Original poster: Bart Anderson <tesla111-at-sbcglobal-dot-net> 

Hi Paul,

I think the approximation should read:
Ldc~= mu * N^2 * rt^2/(2*r1)

I ran this with low and high turns and with a few different tube dimensions 
against:
Ldc = mu * N2 * (r1 - sqrt(r12 - rt2)) - mu * r1 * N * (1.2 - ln(pm/rc) + H)
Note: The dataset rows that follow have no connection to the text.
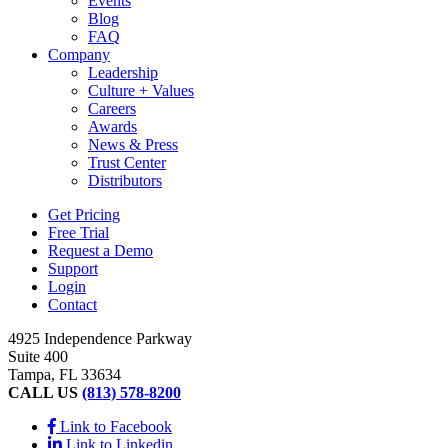
Events
Blog
FAQ
Company
Leadership
Culture + Values
Careers
Awards
News & Press
Trust Center
Distributors
Get Pricing
Free Trial
Request a Demo
Support
Login
Contact
4925 Independence Parkway
Suite 400
Tampa, FL 33634
CALL US
(813) 578-8200
Link to Facebook
Link to Linkedin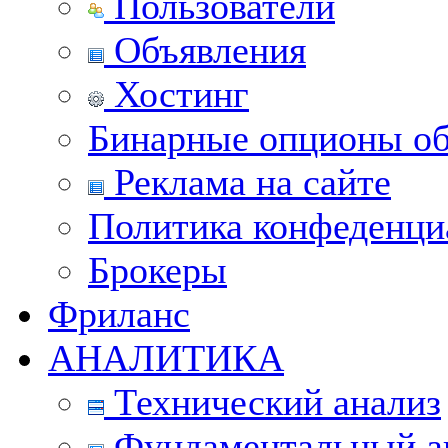
Пользователи
Объявления
Хостинг
Бинарные опционы об
Реклама на сайте
Политика конфеденци
Брокеры
Фриланс
АНАЛИТИКА
Технический анализ
Фундаментальный а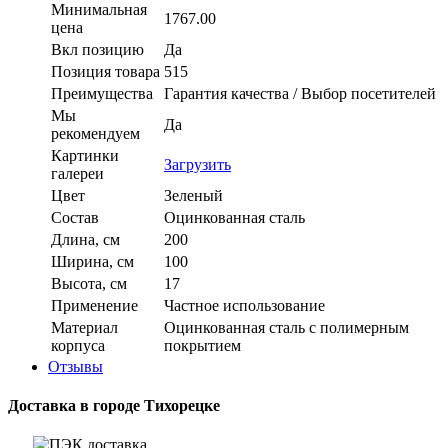
Минимальная
1767.00
цена
Вкл позицию
Да
Позиция товара
515
Преимущества
Гарантия качества / Выбор посетителей
Мы
Да
рекомендуем
Картинки
Загрузить
галереи
Цвет
Зеленый
Состав
Оцинкованная сталь
Длина, см
200
Ширина, см
100
Высота, см
17
Применение
Частное использование
Материал
Оцинкованная сталь с полимерным
корпуса
покрытием
Отзывы
Доставка в городе Тихорецке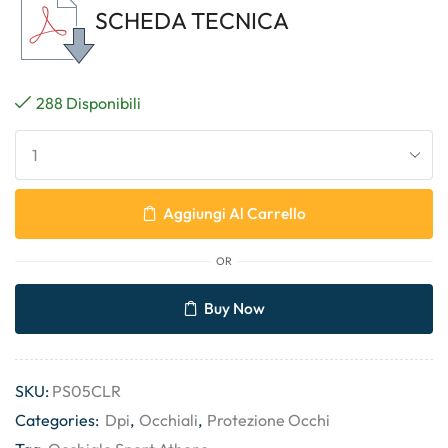
SCHEDA TECNICA
288 Disponibili
Aggiungi Al Carrello
OR
Buy Now
SKU:
PS05CLR
Categories:
Dpi
,
Occhiali
,
Protezione Occhi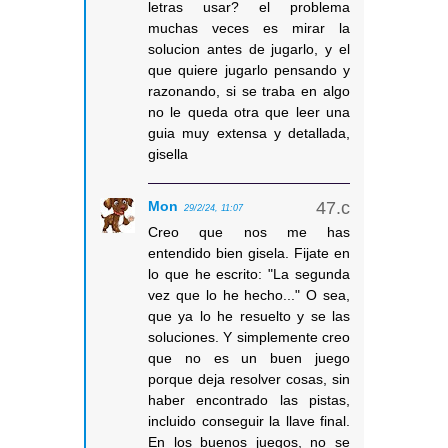
letras usar? el problema
muchas veces es mirar la
solucion antes de jugarlo, y el
que quiere jugarlo pensando y
razonando, si se traba en algo
no le queda otra que leer una
guia muy extensa y detallada,
gisella
Mon
29/2/24, 11:07
Creo que nos me has
entendido bien gisela. Fijate en
lo que he escrito: "La segunda
vez que lo he hecho..." O sea,
que ya lo he resuelto y se las
soluciones. Y simplemente creo
que no es un buen juego
porque deja resolver cosas, sin
haber encontrado las pistas,
incluido conseguir la llave final.
En los buenos juegos, no se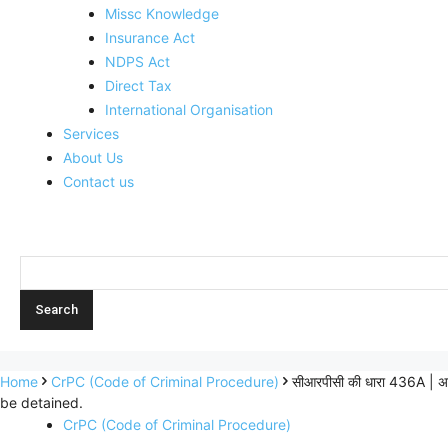
Missc Knowledge
Insurance Act
NDPS Act
Direct Tax
International Organisation
Services
About Us
Contact us
Home
CrPC (Code of Criminal Procedure)
सीआरपीसी की धारा 436A | अ
be detained.
CrPC (Code of Criminal Procedure)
The two equations followed about (+/-)1mH difference. I let the inner and 
outer pitch values be calc'd from the turns, conductor, and tube dimensions 
by using the inner and outer tube lengths. As long as there are no inner 
conductor overlaps or tube overlaps, the approximation followed as 
expected. I notice error increases with spacing between adjacent turns and 
when tube width is small compared to overall diameter, however, low 
inductance values didn't seem to cause much of an affect as long as 
dimensional ratios were kept in bounds.

As for the Ldc toroidal formula, the results look good. Your right, time 
for measurement and verification. If I get the itch to wind a toroidal 
coil, is there an approximate dimension desired (24 awg). Also, is aircore 
preferred over say a foam core?

Take care,
Bart


Tesla list wrote:

>Original poster: Paul Nicholson <paul-at-abelian.demon.co.uk>
>Paul wrote:
>
>but the approximate formula for use when rt << r1 given by the
>same handbook,
>
>  Ldc ~= mu * N^2 * rt/(2*r1)
>
>seems to come out with rubbish. Maybe there's a typo error in
>the handbook - it wouldn't be the first for their inductance formulas.